Many commuters would not have otherwise considered riding on the back of a motorcycle, driven by a driver who is a complete stranger, and putting on a helmet that must have been previously on scores of sweaty heads. But the traffic congestion has so become desperate and frantic that Metro Manilans have learned to adjust. The granularity of vehicles tends toward smallness, as filtering through the traffic congestion becomes a viable individualistic alternative while the promised mass public transport system is in limbo. In addition to walking and the use of bicycles, motorcycles and e-bikes, an increasing number of youths and young professionals have taken to the electric scooter to zip through traffic congestion.
This Angkas mode of travel comes on top of others that have been embraced by Metro Manilans in short order over the past few years. The initial Uber mode taken over by Grab seemed touch-and-go at the start, as the LTFRB grappled clumsily with the novelty of regulating a transport service that was unfamiliar. But the birth pains have been survived, and the TNVS (transport network vehicle services) mode is here to stay. Many Metro Manilans are now freed from the need to use their own cars, which in turn frees a corresponding amount of parking space in the inner city. Grab food and other delivery services by motorcycles followed logically. And now, the delivery of passengers themselves through Angkas is becoming commonplace.
Soon, other innovations will follow. I will not be surprised if somebody will invent an “Angkasbulance” on a motorcycle. In heavy traffic, this is the only way a critically ill patient can reach the emergency room on time, apart from the ambulance helicopter services presidential spokesperson Salvador Panelo said the government can provide. Ambulances on bicycles are known to have become effective in Africa where four-wheeled vehicles have proven ineffective or inappropriate. In our own Mindanao, bamboo stretchers on horses have been used to bring down patients over long distances.
As for the jeepney, Piston notwithstanding, Metro Manila, Metro Cebu and even Iloilo are beginning to crawl with various models of BEEP, a bus-jeep variously styled as the Bagong Jeep, the people’s jeep or the “public light bus.” The BEEP is not to be confused with the beep card, although, eventually, the promise of the innovation is that these BEEPs will collect fares using electronic cards.
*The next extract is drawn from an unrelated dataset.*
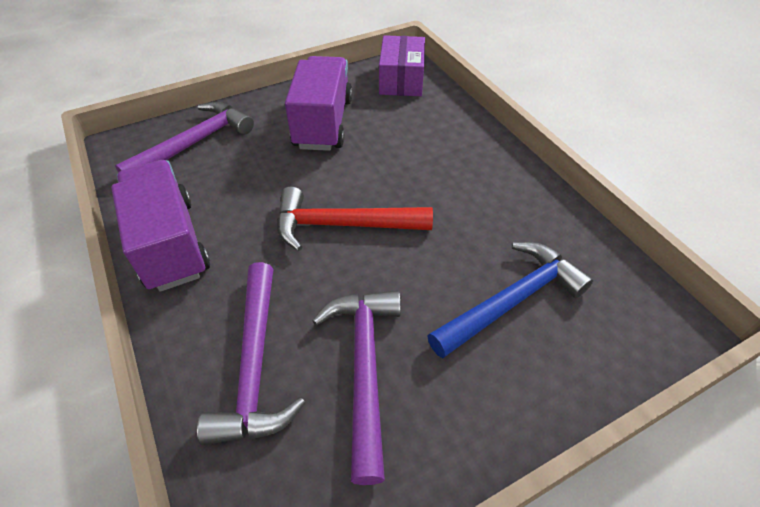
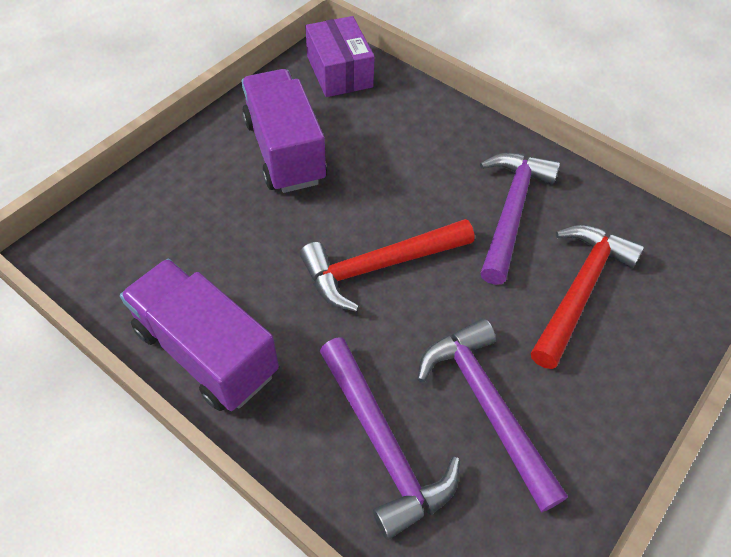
camera: 25 degrees left, 5 degrees up
(194, 143) = (149, 221): purple hammer -> purple hammer (511, 211)
(511, 300) = (579, 290): blue hammer -> red hammer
The BEEP is actually the new face of the jeepney that the government is promoting. It has a Euro 4 emission-compliant engine, comes in four-wheel or six-wheel versions, can carry 30-35 passengers, may or may not be air-conditioned, and may or may not have flat screen TV, GPS, internet, CCTV and other amenities. There are various models, as there have been various car manufacturers delivering batches to interested local governments. The BEEP, of course, comes at a steep price — about P2 million apiece.
I have seen models of BEEPs that are enticingly spacious. But at the moment, the reality may not yet match the promise. The blue BEEP I tried from Cubao to Marikina was cramped, was not air-conditioned, had only a narrow curbside exit, and had windows with grills that rendered the vehicle a firetrap.
Still, the increasing availability of these BEEPs on the road, on top of motorcycles and bicycles, Grab and Angkas, electric bikes and scooters, may help bypass the stalemate between the government and jeepney drivers clinging to the status quo. It may just buy the public enough time, until a post-Duterte administration may find the right commuter-responsive formula for dealing with the Metro Manila transport crisis.